Some legislators in the United States think so. They have introduced a bill to enable levy of anti-subsidy or anti-dumping duty on such subsidised imports and to raise disputes at the World Trade Organisation (WTO).

The reasoning of the legislators goes something like this. Whenever the central banks decide to keep the home currency rates 'fixed', especially weak, with a view to helping exporters, they have to sterilise any excessive inflow of foreign currency that may otherwise cause the home currency to appreciate and thereby hurt exports.

So, they intervene in the foreign currency markets to buy up the excess supply of foreign currency. They build up foreign exchange reserves whenever they buy up foreign currency. These reserves of foreign currency are kept as deposits with the central bank of the home country of that currency. They earn very little or no interest on such deposits.
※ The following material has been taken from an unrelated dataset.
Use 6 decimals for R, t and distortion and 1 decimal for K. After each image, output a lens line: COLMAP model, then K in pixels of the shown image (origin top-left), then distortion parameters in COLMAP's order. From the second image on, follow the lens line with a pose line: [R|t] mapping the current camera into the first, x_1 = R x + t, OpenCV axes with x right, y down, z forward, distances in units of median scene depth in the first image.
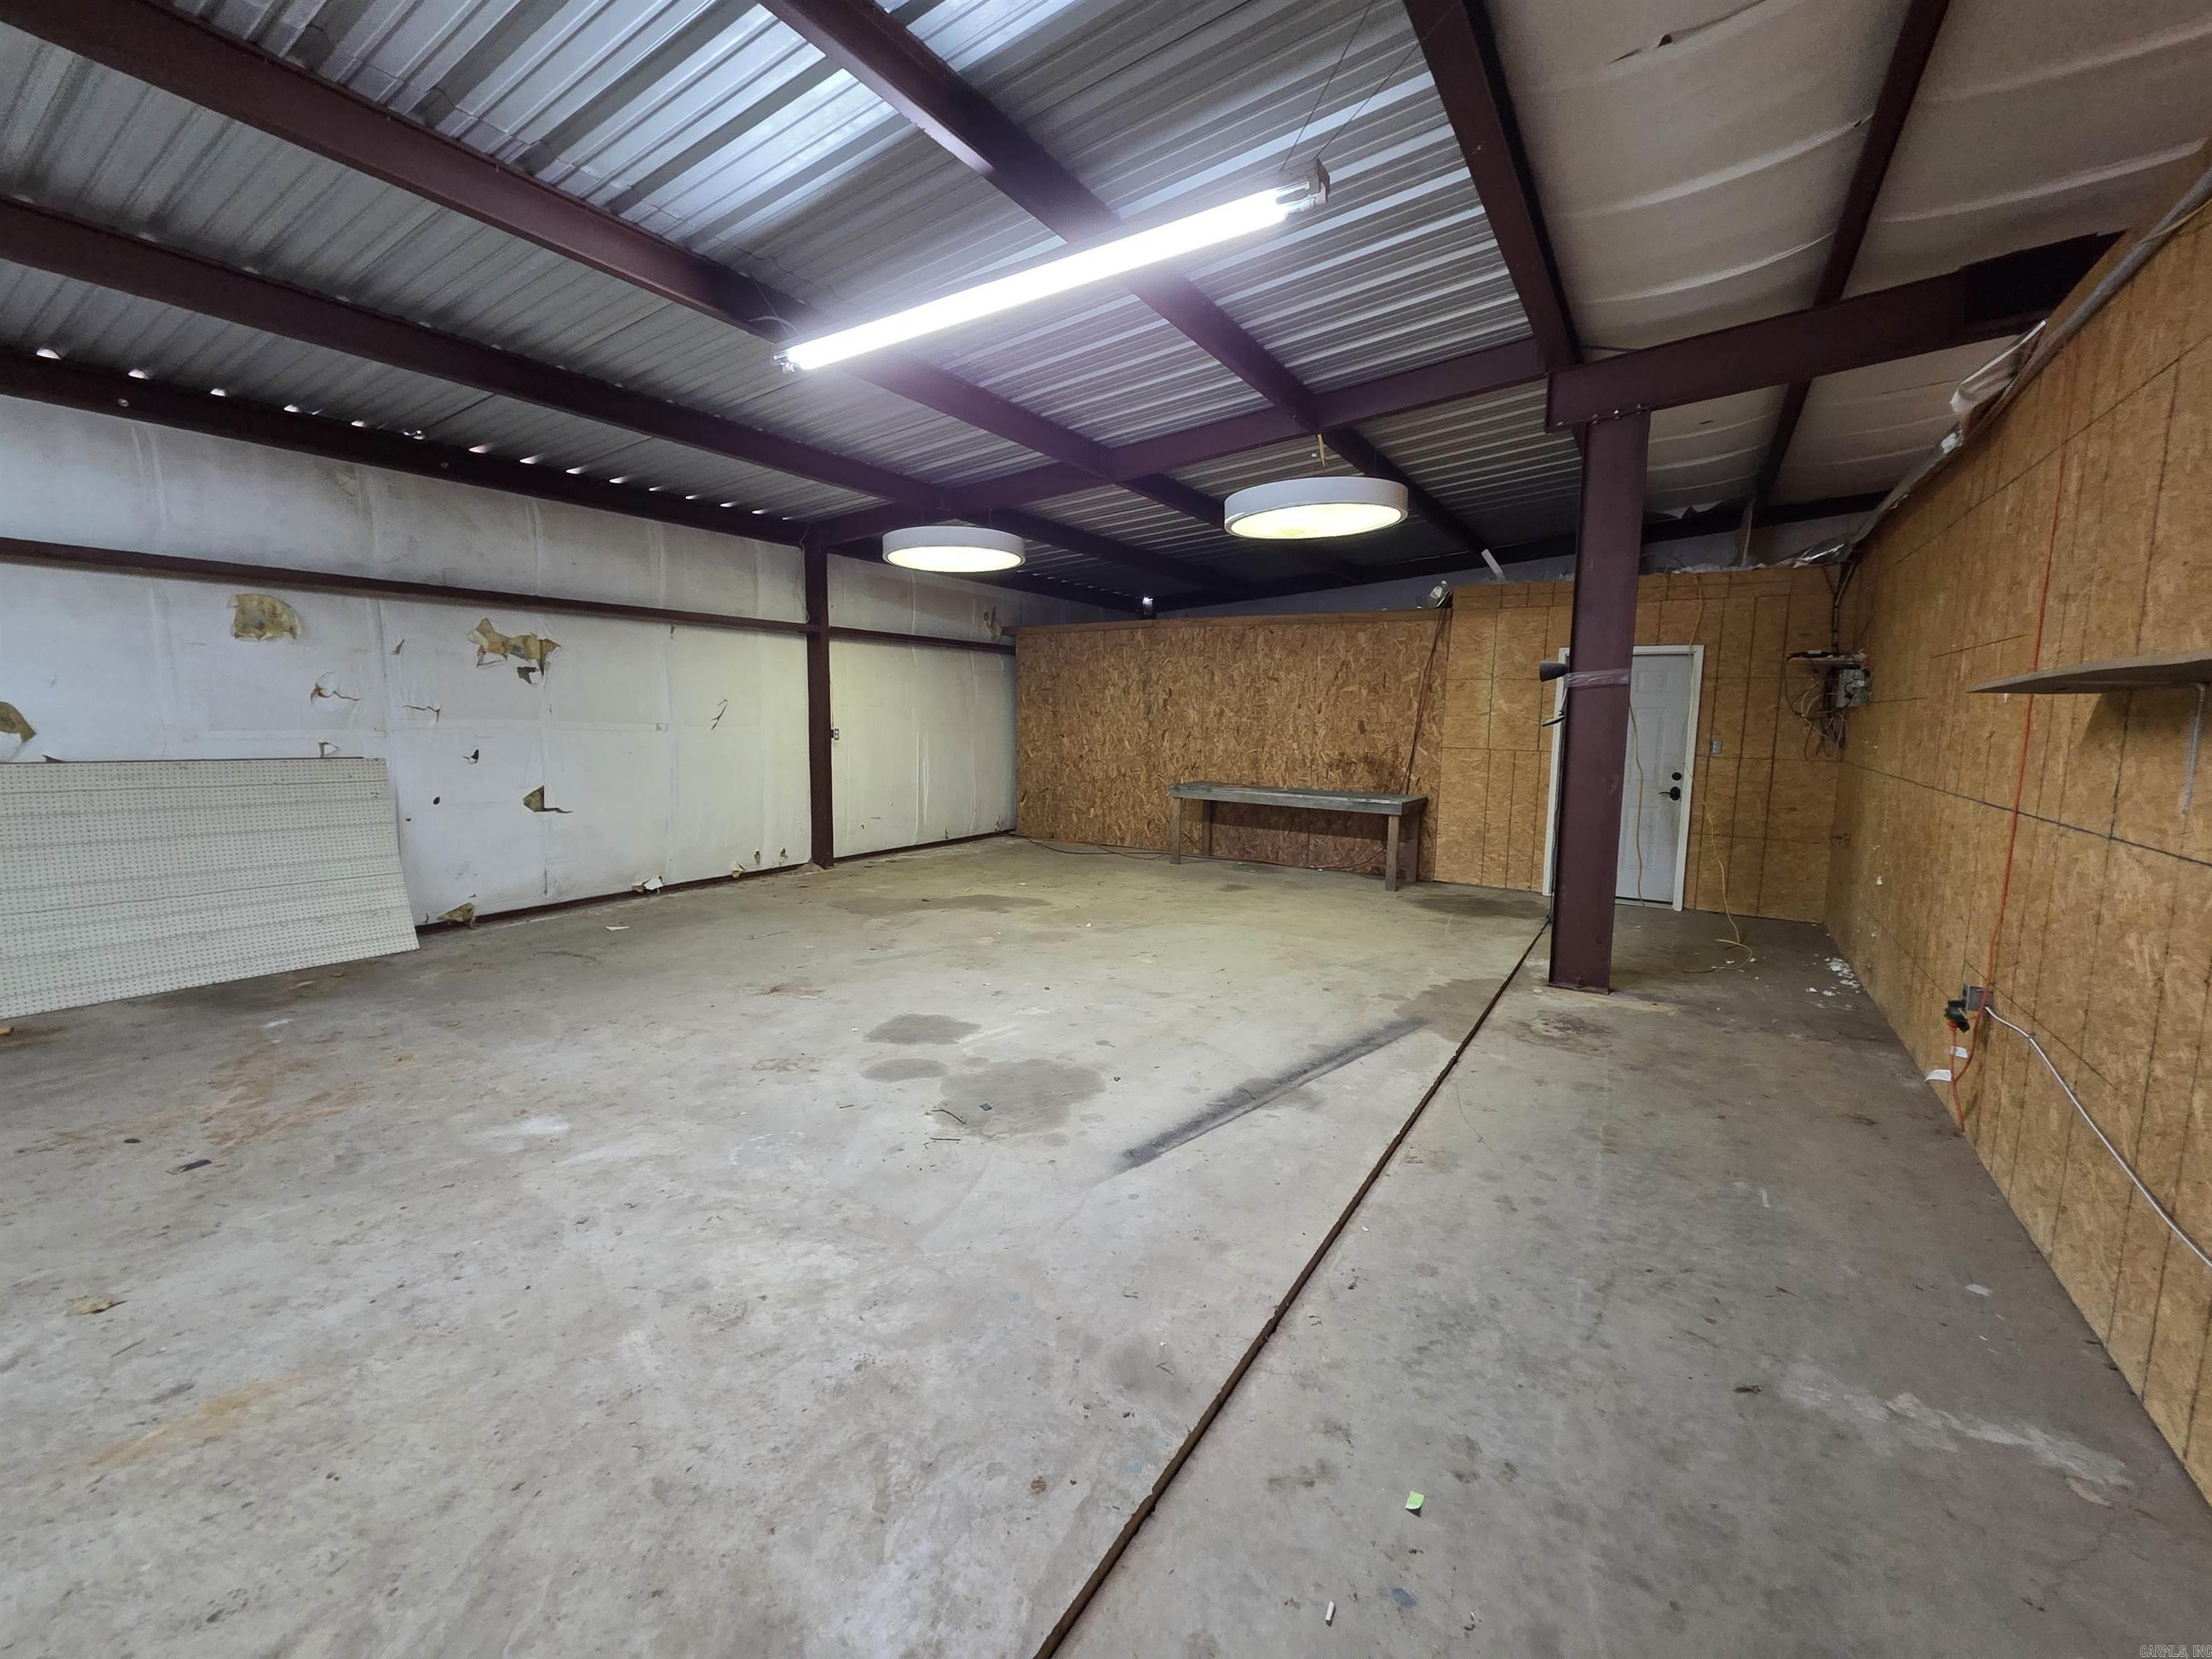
lens RADIAL K [[900.3, 0, 1110.8], [0, 900.3, 829.0], [0, 0, 1]] dist [-0.000901, -0.000725]
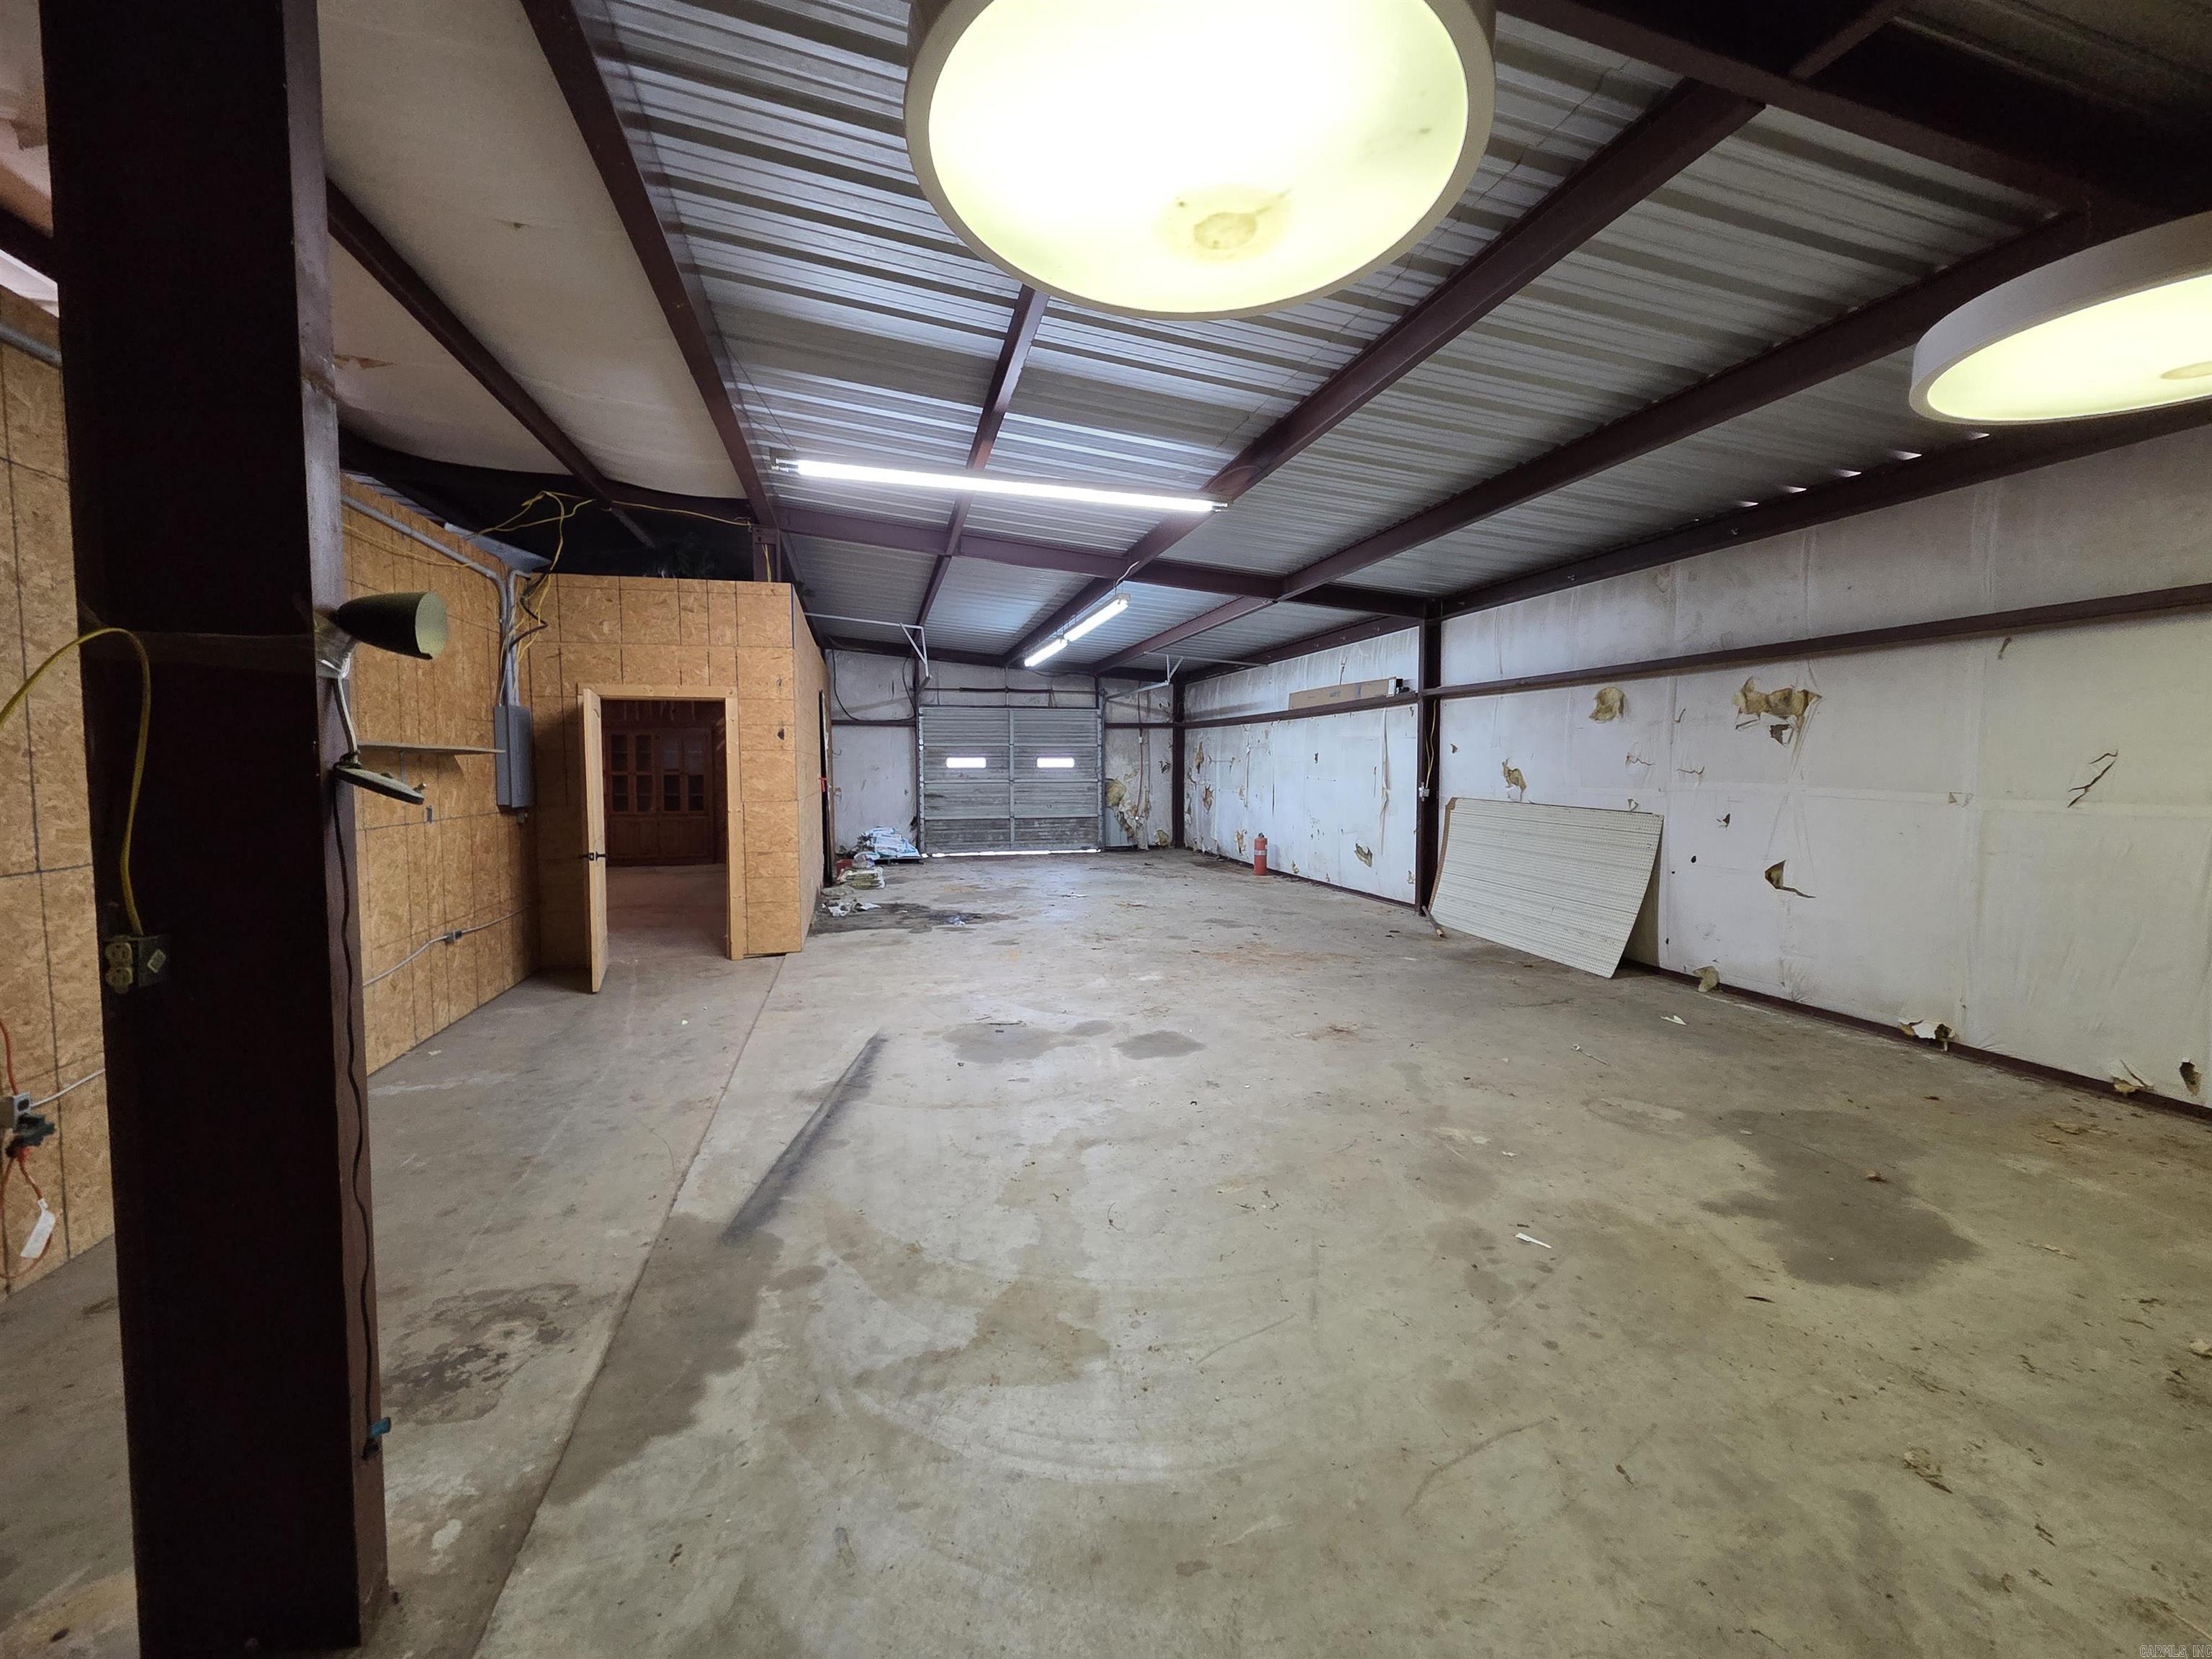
lens RADIAL K [[900.3, 0, 1113.5], [0, 900.3, 821.7], [0, 0, 1]] dist [-0.000901, -0.000725]
pose [[-0.677034, 0.034506, -0.735142, 0.645398], [-0.102133, 0.984829, 0.140286, -0.206941], [0.728830, 0.170061, -0.663239, 1.627429]]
Whenever the central banks buy foreign currency in the exchange markets, they release the equivalent home currency in the home money markets. Excessive release of such home currency might lead to inflation with too much money chasing too few goods.
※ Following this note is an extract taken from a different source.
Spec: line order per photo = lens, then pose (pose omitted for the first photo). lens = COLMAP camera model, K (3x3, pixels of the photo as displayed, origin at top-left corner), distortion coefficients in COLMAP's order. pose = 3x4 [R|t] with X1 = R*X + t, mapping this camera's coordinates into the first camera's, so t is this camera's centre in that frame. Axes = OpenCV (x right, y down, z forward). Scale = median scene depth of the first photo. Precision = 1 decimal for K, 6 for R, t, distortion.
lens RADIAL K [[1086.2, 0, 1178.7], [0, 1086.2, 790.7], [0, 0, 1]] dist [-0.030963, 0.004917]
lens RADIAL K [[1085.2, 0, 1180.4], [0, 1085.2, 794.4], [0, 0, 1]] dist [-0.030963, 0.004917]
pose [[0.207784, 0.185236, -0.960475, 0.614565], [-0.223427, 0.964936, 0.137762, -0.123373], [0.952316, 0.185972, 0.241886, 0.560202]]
So, they decide to mop up the excess liquidity by floating securities at certain interest rates. In order to attract buyers they have to keep increasing the interest rates, as they resort to buying foreign currency more and more often.

The difference between the interest that the central banks give to their lenders and the interest that they earn on the deposits kept as foreign currency reserves constitute a subsidy.

Such subsidies promote exports through better home currency realisation for each unit of foreign currency. Such subsidised exports hurt the domestic producers in the importing country. Therefore, there is case for the importing country to take trade defense measures like say, anti-dumping duties or anti-subsidy countervailing duties. So goes the argument.

The immediate target of the US legislators is China , which maintains a more or less 'fixed exchange rate' of renmibi against the US dollar. The imports from China are flooding the markets, resulting in huge trade surplus for China against the US.

As a consequence, the domestic industry in the US is suffering and ultimately resulting in lower capacity utilisation and thus, fewer jobs in the US . That is why the action is justified, say the US legislators supporting the bill.

The WTO disciplines frown on the use of subsidies to promote exports. Prohibited subsidies can trigger disputes and a fast track dispute settlement mechanism can resolve the disputes quickly. It might result in sanctions against the country that gives subsidies.

But, few disputes have been fought on this issue and indirect subsidies always make it difficult to establish that a prohibited subsidy has been given or the severity of the proposed sanctions. The WTO rules for levy of anti-dumping duties permit action if the export price is lower than the 'normal value' i.e the domestic price.

The rules for anti-subsidy countervailing actions allow actions against subsidies that are a bit too apparent. So, the steps proposed by the US legislators may not be WTO compatible. They may not succeed but they have, certainly, brought the issues out in the open.